> Task set:
**a)** From the passage on network diagrams and Cisco routers, list every networking function it says a typical enterprise branch office needs.
**b)** Carry on the passage on network diagrams and Cisco routers, beginning right after its final sentence.

Figures 15-1 and 15-2 show a couple of different kinds of network diagrams that might be used to represent an enterprise network. The style of Figure 15-1 supports discussions about Layer 3 topics, showing the subnet IDs, masks, and interface IP addresses in shorthand. The figure also keeps the physical and data-link details to a minimum with these conventions:

Ethernet LAN: Simple straight lines with one or more LAN switches implied but not shown.

Ethernet WAN: Shown as a straight line, often with a cloud over it, with some kind of Ethernet interface identifier shown by the router (in this case, G0/1/0 and G0/0/0, which refers to GigabitEthernet interfaces).

Serial WAN: A line with a crooked part in the middle (a “lightning bolt”) represents a typical point-to-point serial link as introduced in Chapter 3.

In comparison, Figure 15-2 shows more detail about the physical cabling with less detail about the IP subnets and addresses. First, if the diagram needs to show physical details in the LAN, the diagram could show the LAN switches and related devices to the outside of the figure. The router Ethernet interfaces have an RJ-45 connector; just connect the appropriate UTP cable to both the router and the nearby LAN switch.

Next, consider the hardware on the ends of the serial link, in particular where the channel service unit/data service unit (CSU/DSU) hardware resides on each end of the serial link. In a real serial link that runs through a service provider, the link terminates at a CSU/DSU. The CSU/DSU can either sit outside the router as a separate device (as shown on the left at router R1) or integrated into the router’s serial interface hardware (as shown on the right).

As for cabling, the service provider will run the cable into the enterprise’s wiring closet and often put an RJ-48 connector (same size as an RJ-45 connector) on the end of the cable. That cable should connect to the CSU/DSU. With an internal CSU/DSU (as with router R1 in Figure 15-2), the router serial port has an RJ-48 port to which the serial cable should connect. With an external CSU/DSU, the CSU/DSU must be connected to the router’s serial card via a short serial cable.

Cisco Integrated Services Routers

Product vendors, including Cisco, typically provide several different types of router hardware. Today, routers often do much more work than simply routing packets; in fact, they serve as a device or platform from which to provide many network services. Cisco even brands its enterprise routers not just as routers, but as “integrated services routers,” emphasizing the multipurpose nature of the products.

As an example, consider the networking functions needed at a typical branch office. A typical enterprise branch office needs a router for WAN/LAN connectivity, and a LAN switch to provide a high-performance local network and connectivity into the router and WAN. Many branches also need voice-over-IP (VoIP) services to support IP phones, and several security services as well. Plus, it is hard to imagine a site with users that does not have Wi-Fi access today. So, rather than require multiple separate devices at one site, as shown in Figure 15-2, Cisco offers single devices that act as both router and switch and provide other functions as well.

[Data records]

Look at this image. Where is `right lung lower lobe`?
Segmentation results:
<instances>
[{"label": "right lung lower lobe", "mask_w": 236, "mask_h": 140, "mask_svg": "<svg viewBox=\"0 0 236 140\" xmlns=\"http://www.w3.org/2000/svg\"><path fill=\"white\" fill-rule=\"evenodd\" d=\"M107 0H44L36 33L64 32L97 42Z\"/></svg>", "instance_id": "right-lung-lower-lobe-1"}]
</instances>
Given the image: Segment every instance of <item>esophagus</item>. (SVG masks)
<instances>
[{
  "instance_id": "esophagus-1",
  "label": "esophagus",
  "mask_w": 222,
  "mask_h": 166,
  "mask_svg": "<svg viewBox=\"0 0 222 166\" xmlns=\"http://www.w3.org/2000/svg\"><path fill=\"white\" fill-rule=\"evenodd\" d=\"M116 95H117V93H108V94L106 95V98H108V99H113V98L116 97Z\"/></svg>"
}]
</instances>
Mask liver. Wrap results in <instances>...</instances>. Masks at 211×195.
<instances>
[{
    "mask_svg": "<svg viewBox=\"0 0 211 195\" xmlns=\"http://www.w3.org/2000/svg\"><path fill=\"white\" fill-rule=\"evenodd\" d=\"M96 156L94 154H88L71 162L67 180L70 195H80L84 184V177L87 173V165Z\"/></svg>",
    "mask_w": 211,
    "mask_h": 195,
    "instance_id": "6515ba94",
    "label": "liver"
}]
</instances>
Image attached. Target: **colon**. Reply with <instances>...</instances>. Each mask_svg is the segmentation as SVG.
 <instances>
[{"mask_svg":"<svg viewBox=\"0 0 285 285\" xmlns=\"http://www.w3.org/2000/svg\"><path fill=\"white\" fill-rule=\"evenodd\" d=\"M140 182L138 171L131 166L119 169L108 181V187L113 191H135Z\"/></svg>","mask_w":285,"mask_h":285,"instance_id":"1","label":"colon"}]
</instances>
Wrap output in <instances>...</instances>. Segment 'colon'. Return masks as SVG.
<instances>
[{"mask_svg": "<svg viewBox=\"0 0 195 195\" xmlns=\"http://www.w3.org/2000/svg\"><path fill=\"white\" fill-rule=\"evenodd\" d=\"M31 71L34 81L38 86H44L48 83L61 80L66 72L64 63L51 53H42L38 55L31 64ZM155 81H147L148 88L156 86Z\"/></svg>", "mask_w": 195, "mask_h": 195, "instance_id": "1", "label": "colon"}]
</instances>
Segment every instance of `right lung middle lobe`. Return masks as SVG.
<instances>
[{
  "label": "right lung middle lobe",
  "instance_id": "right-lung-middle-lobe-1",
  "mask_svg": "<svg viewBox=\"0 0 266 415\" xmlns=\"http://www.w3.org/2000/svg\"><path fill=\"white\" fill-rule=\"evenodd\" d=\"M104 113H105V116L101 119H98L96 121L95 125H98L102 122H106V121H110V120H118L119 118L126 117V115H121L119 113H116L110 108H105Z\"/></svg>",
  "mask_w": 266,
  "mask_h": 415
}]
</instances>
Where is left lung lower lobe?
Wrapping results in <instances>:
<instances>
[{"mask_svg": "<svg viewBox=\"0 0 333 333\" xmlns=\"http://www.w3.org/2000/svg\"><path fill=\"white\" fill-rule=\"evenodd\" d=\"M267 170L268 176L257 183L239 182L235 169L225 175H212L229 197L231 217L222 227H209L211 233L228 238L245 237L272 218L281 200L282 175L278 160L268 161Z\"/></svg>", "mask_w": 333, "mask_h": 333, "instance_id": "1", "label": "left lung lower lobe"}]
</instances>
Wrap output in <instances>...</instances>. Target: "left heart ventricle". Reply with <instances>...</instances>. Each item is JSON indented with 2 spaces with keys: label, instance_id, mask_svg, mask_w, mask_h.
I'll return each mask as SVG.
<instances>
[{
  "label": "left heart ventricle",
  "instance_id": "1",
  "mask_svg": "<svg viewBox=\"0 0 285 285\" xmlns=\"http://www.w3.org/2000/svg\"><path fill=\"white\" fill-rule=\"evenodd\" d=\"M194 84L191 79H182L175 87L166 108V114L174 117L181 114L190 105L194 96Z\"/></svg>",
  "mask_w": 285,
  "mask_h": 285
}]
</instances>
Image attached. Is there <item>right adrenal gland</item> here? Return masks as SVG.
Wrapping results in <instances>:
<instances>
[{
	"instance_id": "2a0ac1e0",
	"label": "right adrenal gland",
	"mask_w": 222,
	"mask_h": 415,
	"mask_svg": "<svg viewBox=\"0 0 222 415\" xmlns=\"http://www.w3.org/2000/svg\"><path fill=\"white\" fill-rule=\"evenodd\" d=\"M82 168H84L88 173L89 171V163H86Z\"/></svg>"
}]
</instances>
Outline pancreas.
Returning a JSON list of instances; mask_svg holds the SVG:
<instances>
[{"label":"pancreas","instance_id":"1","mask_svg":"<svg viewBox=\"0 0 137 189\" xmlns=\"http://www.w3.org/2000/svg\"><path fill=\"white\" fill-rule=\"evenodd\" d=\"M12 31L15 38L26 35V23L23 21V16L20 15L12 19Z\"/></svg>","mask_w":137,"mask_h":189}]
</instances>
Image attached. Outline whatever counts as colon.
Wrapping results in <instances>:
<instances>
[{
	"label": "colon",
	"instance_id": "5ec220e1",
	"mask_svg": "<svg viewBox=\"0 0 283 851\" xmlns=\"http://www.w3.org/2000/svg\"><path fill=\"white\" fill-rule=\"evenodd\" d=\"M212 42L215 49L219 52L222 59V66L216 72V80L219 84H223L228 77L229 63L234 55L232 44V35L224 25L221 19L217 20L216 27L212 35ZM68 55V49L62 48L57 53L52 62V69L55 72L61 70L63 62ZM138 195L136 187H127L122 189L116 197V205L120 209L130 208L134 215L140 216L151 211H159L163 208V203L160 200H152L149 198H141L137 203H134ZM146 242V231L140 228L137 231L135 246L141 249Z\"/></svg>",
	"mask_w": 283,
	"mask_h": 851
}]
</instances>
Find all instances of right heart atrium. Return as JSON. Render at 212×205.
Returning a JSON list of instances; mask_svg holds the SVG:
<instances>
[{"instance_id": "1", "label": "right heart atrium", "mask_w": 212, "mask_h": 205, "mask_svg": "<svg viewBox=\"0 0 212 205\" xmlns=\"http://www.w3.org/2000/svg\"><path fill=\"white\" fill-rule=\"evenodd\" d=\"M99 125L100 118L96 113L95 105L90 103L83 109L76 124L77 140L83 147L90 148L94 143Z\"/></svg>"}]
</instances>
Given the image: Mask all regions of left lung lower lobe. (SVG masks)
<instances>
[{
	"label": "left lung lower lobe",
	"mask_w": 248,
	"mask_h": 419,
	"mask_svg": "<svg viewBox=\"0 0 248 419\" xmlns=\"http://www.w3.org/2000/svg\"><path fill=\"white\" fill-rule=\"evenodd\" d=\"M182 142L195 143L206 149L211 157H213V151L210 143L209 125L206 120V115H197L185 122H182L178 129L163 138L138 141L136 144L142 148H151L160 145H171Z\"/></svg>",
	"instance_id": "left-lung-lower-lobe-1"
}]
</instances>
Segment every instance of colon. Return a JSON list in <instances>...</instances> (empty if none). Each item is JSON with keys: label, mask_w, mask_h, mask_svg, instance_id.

> Task-by-task answers:
**a)**
- A router for WAN/LAN connectivity
- A LAN switch to provide a high-performance local network and connectivity into the router and WAN
- Voice-over-IP (VoIP) services to support IP phones
- Several security services
- Wi-Fi access

**b)**
For the sake of learning and understanding the different functions, this book focuses on using a separate switch and separate router, which provides a much cleaner path for learning the basics.

Figure 15-3 shows a photo of the Cisco 4321 ISR, with some of the more important features highlighted. The top part of the figure shows a full view of the back of the router. This model comes with two built-in Gigabit Ethernet interfaces and two modular slots that allow you to add small cards called Network Interface Modules (NIMs). The bottom of the figure shows one example NIM (a NIM that provides two serial interfaces). The router has other items as well, including both an RJ-45 and USB console port.

The figure shows an important feature for using routers to connect to both Ethernet LANs and Ethernet WAN services. Look closely at Figure 15-3’s Gigabit interfaces. Gi0/1 refers to interface GigabitEthernet0/1 and is an RJ-45 port that supports UTP cabling only. However, interface Gi0/0 (short for GigabitEthernet0/0) has some interesting features:

• The router has two ports for one interface (Gi0/0).

• You can use one or the other at any point in time, but not both.

• One physical port is an RJ-45 port that supports copper cabling (implying that it is used to connect to a LAN).

• The other Gi0/0 physical port is a Small Form Pluggable (SFP) port that would support various fiber Ethernet standards, allowing the port to be used for Ethernet WAN purposes.

Cisco commonly makes one or more of the Ethernet ports on its Enterprise class routers support SFPs so that the engineer can choose an SFP that supports the type of Ethernet cabling provided by the Ethernet WAN service provider.

Note

When building a lab network to study for CCNA or CCNP, because your devices will be in the same place, you can create Ethernet WAN links by using the RJ-45 ports and a UTP cable without the need to purchase an SFP for each router.

Physical Installation

Armed with the cabling details in images like Figure 15-2 and the router hardware details in photos like Figure 15-3, you can physically install a router. To install a router, follow these steps:

Step 1. For any Ethernet LAN interface, connect the RJ-45 connector of an appropriate copper Ethernet cable between the RJ-45 Ethernet port on the router and one of the LAN switch ports.

Step 2. For any serial WAN ports:

A. If using an external CSU/DSU, connect the router’s serial interface to the CSU/DSU and the CSU/DSU to the line from the telco.

B. If using an internal CSU/DSU, connect the router’s serial interface to the line from the telco.

Step 3. For any Ethernet WAN ports:

A. When ordering the Ethernet WAN service, confirm the required Ethernet standard and SFP type required to connect to the link, and order the SFPs.

B. Install the SFPs into the routers, and connect the Ethernet cable for the Ethernet WAN link to the SFP on each end of the link.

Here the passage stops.